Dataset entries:
——————

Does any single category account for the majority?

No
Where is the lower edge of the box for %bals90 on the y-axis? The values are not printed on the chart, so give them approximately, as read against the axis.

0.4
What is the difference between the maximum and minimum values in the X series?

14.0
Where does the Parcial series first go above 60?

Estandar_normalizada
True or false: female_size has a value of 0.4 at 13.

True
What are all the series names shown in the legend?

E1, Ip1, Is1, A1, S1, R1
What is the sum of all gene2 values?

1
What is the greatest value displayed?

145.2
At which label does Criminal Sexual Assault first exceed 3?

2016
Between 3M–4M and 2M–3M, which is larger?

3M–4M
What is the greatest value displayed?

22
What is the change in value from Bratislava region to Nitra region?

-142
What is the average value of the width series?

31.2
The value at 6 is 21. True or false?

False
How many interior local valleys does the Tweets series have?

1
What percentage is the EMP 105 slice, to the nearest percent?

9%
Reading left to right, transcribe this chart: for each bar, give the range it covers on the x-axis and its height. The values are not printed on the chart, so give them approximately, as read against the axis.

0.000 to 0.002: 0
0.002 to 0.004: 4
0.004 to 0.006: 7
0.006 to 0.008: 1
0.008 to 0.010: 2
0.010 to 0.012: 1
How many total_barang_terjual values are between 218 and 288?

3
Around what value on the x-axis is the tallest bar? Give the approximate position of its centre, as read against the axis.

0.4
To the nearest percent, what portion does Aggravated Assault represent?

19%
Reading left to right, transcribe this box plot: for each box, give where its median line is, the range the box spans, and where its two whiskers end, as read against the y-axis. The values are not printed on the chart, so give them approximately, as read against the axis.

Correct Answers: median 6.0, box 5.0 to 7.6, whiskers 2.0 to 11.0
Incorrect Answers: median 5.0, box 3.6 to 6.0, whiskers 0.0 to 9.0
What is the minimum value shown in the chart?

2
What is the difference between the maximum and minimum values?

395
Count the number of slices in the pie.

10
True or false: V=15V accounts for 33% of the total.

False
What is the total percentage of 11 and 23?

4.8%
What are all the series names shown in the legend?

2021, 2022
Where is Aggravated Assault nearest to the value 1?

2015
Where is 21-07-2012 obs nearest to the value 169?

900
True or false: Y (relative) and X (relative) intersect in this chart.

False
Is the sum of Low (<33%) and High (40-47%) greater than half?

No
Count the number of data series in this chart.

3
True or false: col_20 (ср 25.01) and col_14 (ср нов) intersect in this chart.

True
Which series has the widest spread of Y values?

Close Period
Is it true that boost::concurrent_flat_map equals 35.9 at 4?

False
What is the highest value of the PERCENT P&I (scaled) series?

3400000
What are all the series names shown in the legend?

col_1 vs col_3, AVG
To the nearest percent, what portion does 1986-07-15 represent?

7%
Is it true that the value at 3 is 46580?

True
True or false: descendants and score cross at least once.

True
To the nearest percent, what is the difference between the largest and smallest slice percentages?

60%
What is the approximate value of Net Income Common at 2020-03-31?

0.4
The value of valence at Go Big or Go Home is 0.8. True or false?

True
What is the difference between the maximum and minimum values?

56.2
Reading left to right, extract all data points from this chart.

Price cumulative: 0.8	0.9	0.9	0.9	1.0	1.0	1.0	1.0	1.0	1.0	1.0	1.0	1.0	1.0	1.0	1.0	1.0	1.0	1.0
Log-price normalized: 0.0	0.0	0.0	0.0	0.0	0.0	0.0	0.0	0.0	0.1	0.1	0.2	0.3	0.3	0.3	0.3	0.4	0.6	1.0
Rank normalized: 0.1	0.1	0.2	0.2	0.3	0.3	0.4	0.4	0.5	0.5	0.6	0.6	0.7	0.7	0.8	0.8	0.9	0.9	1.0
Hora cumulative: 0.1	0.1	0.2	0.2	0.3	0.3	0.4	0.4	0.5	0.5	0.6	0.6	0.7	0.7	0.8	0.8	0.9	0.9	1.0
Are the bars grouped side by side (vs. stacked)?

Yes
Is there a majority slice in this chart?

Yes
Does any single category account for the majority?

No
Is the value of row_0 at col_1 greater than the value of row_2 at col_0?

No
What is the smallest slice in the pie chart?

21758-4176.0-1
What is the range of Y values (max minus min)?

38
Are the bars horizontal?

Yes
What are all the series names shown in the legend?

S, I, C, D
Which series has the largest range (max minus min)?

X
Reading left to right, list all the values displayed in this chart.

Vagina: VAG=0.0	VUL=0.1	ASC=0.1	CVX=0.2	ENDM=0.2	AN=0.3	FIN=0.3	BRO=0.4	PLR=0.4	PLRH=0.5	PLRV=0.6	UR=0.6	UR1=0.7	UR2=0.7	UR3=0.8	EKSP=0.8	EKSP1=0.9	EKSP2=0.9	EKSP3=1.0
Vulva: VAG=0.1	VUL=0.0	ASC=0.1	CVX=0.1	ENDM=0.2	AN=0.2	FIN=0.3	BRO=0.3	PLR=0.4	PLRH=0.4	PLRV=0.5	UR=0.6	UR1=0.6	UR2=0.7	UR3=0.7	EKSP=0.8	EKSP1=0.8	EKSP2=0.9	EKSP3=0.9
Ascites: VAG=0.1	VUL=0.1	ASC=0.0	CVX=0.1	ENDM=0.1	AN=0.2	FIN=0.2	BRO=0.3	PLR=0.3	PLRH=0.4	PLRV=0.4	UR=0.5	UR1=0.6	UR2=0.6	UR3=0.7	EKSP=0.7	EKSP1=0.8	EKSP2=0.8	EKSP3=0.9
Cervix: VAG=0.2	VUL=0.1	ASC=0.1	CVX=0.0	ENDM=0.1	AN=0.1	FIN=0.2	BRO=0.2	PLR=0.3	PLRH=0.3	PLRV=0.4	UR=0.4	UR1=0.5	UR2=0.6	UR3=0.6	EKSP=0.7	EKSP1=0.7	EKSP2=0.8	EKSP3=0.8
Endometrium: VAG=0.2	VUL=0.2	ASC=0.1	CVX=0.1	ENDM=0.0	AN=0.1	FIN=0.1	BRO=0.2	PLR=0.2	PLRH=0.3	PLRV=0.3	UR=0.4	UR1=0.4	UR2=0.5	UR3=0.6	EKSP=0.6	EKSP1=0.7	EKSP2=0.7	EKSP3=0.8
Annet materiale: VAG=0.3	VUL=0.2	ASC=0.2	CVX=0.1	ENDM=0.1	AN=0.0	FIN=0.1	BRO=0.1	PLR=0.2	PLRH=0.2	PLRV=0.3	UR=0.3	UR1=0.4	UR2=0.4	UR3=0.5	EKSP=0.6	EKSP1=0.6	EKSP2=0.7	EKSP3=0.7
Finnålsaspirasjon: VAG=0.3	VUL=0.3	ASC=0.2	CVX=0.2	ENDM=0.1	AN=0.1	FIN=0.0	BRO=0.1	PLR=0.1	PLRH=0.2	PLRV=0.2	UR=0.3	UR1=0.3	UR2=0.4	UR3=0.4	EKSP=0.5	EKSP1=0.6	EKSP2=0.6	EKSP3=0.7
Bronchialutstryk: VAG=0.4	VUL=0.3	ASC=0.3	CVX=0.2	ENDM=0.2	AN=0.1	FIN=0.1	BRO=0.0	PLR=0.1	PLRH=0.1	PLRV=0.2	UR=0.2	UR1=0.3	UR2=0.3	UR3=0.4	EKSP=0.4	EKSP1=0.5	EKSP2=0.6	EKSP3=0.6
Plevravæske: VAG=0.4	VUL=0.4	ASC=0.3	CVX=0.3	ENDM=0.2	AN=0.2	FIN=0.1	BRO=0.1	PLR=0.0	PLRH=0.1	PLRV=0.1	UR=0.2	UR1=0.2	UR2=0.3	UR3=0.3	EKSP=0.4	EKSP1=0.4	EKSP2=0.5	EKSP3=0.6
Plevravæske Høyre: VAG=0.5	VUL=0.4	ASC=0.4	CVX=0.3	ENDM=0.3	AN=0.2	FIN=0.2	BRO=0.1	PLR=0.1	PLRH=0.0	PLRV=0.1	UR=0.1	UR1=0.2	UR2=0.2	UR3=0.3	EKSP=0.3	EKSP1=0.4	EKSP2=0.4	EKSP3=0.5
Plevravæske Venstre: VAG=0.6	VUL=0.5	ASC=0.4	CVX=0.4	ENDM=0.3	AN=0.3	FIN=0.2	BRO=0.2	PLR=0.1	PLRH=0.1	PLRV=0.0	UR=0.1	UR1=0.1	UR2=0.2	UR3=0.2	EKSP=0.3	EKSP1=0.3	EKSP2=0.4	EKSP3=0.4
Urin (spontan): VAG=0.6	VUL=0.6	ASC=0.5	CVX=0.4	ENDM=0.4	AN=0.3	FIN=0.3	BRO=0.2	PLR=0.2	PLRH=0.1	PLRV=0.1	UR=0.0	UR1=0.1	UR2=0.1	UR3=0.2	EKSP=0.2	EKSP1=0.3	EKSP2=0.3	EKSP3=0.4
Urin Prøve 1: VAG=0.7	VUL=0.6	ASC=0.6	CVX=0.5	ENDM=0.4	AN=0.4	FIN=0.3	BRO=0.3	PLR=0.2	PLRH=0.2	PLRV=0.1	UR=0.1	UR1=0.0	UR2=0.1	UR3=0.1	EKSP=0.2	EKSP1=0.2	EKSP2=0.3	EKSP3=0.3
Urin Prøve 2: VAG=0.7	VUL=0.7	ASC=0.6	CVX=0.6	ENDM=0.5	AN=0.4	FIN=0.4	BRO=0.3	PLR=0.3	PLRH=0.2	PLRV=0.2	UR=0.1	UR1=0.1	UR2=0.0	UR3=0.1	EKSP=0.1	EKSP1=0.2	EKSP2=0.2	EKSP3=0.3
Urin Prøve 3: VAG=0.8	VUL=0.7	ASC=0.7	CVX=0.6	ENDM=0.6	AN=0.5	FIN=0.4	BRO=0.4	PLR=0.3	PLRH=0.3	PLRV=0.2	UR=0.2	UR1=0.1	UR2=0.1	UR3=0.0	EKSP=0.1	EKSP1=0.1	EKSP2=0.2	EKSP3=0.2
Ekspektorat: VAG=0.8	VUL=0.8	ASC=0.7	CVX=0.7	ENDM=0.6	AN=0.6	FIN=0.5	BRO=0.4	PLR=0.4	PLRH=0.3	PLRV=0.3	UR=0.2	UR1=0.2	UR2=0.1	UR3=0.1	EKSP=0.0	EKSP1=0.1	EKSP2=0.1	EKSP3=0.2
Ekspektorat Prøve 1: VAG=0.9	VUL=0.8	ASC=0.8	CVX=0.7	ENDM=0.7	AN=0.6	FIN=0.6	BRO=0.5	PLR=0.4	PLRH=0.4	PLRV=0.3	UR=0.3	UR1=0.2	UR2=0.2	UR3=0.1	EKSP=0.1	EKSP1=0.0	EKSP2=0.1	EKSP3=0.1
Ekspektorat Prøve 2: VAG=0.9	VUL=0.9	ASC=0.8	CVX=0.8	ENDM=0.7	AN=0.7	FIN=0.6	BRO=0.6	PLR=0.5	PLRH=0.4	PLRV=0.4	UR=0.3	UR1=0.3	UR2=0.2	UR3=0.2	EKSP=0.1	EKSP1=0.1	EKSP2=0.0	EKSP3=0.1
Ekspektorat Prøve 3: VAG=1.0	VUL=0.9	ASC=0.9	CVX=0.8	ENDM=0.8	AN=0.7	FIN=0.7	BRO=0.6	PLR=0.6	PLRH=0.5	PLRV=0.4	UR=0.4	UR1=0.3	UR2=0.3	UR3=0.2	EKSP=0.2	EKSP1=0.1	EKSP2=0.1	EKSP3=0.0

——————

Aim of the exercise: Extract the data from its first line through the line containing "Where does the", both included, and reproduce those lines unchanged.

Response:
Does any single category account for the majority?

No
Where is the lower edge of the box for %bals90 on the y-axis? The values are not printed on the chart, so give them approximately, as read against the axis.

0.4
What is the difference between the maximum and minimum values in the X series?

14.0
Where does the Parcial series first go above 60?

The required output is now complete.